◆ INFORMATION SHOWN:

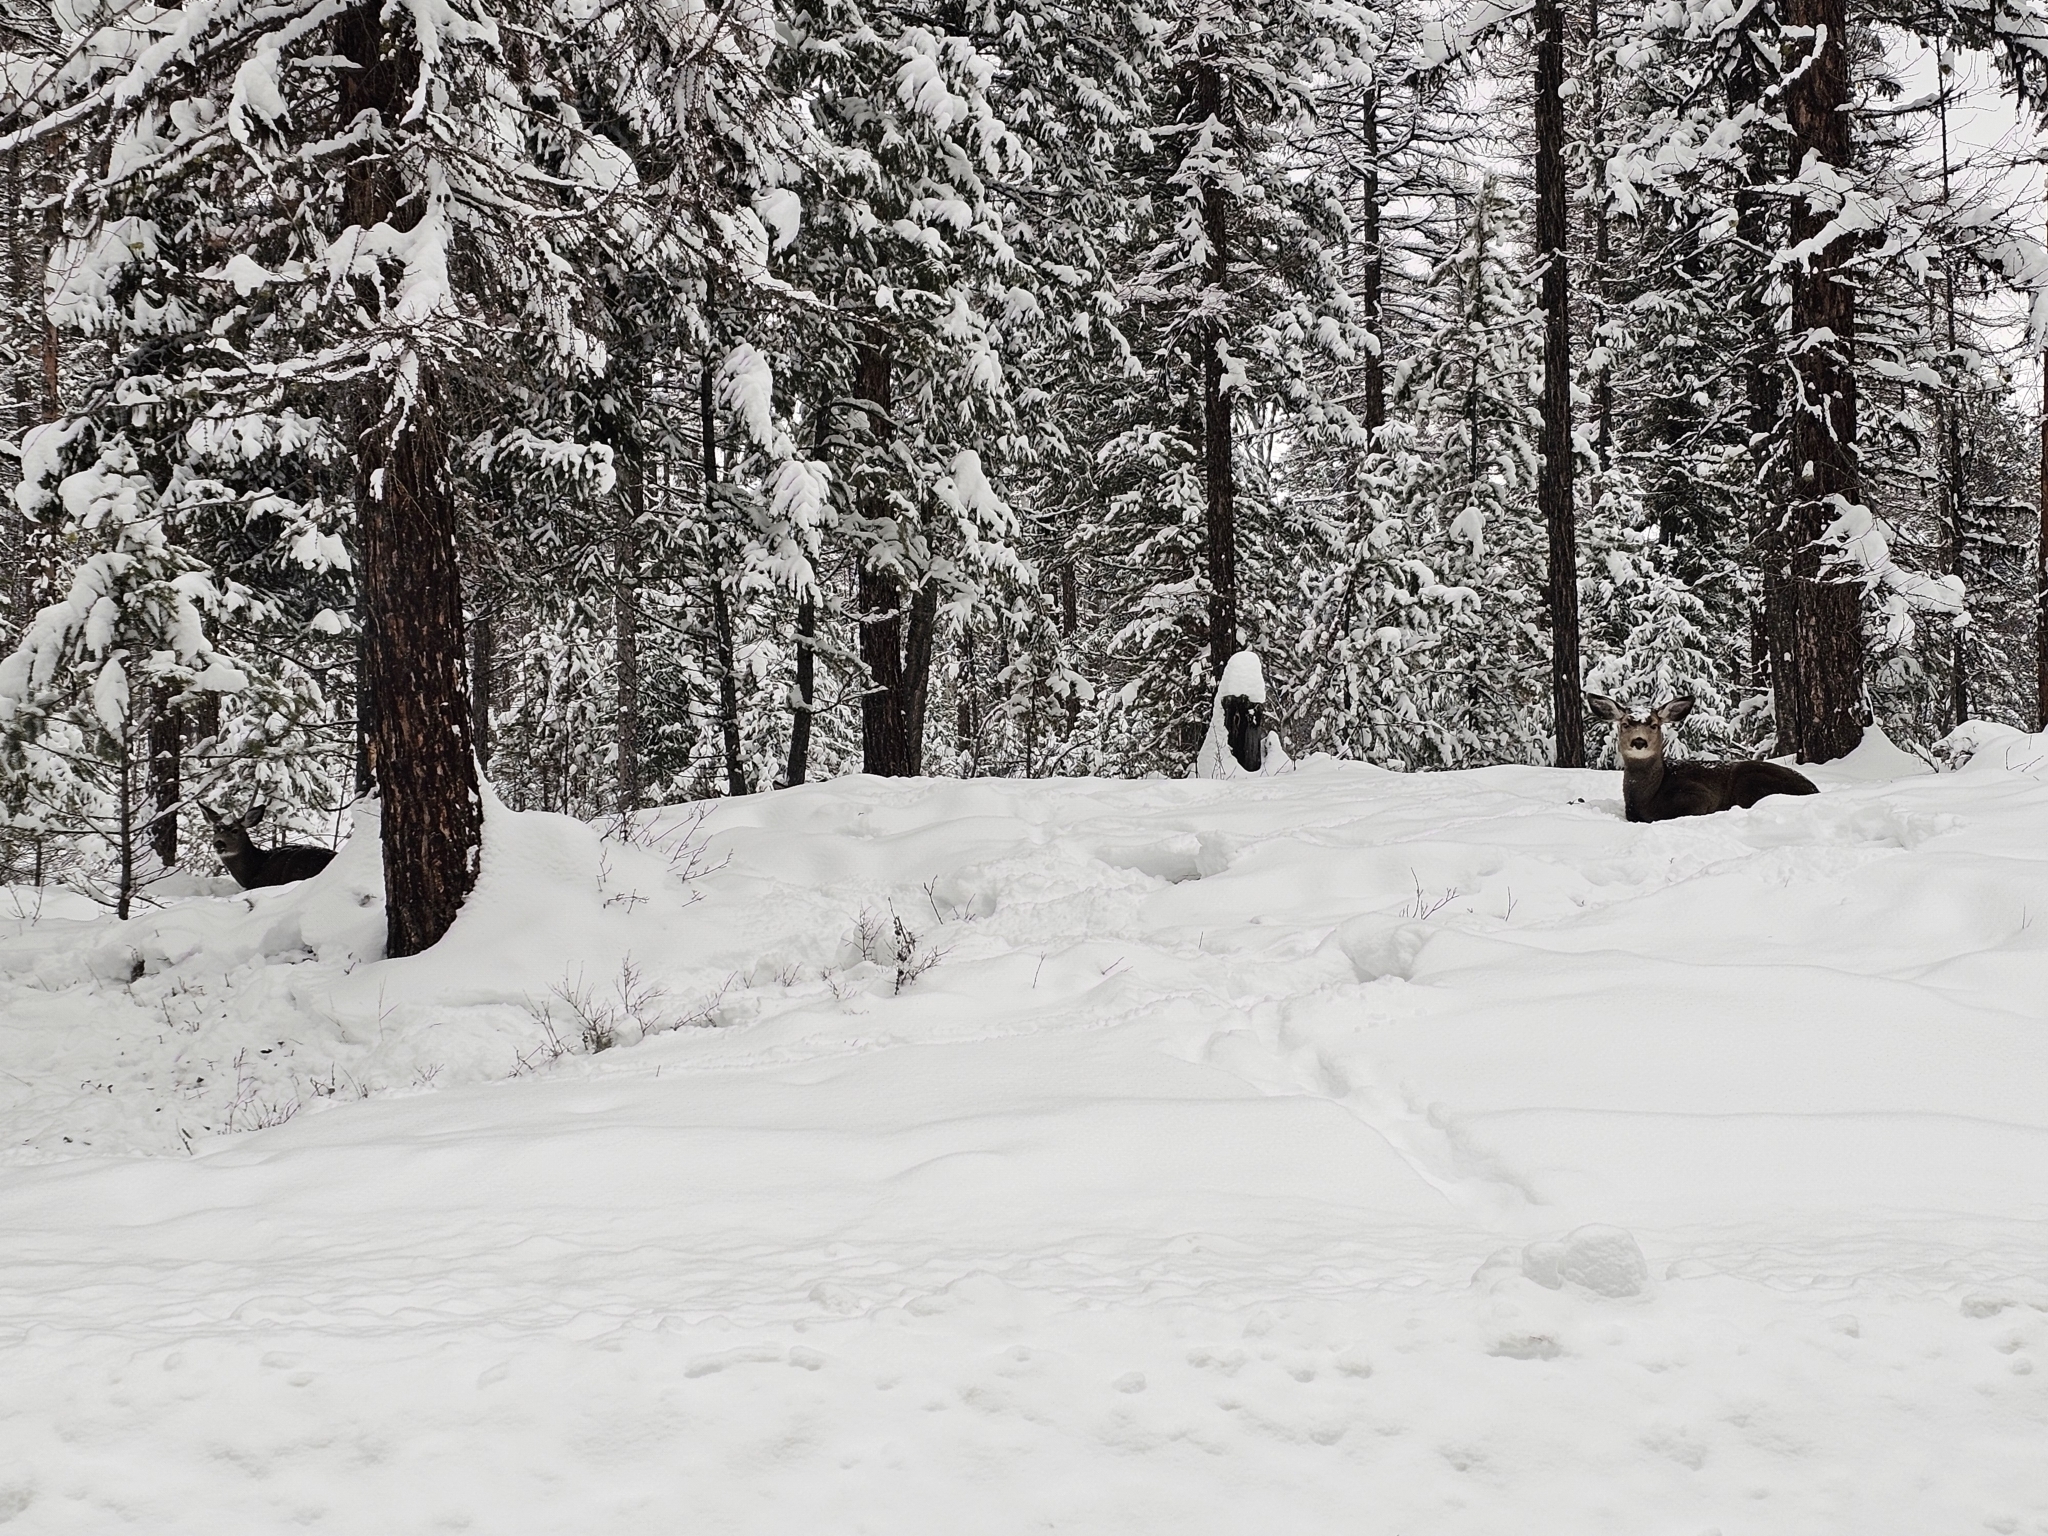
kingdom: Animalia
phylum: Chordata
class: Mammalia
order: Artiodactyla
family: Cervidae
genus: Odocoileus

* * *

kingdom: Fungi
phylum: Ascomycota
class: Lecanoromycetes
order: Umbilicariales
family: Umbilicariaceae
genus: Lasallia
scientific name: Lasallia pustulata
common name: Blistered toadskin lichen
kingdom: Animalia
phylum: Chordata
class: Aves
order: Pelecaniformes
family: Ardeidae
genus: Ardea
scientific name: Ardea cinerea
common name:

◆ TASK TO CARRY OUT: Copy the lines of the records above, starting at the line containing "phylum: Ascomycota" and ending at the line containing "scientific name: Ardea cinerea", including both of those lines.

◆ SOLVED EXERCISE:
phylum: Ascomycota
class: Lecanoromycetes
order: Umbilicariales
family: Umbilicariaceae
genus: Lasallia
scientific name: Lasallia pustulata
common name: Blistered toadskin lichen
kingdom: Animalia
phylum: Chordata
class: Aves
order: Pelecaniformes
family: Ardeidae
genus: Ardea
scientific name: Ardea cinerea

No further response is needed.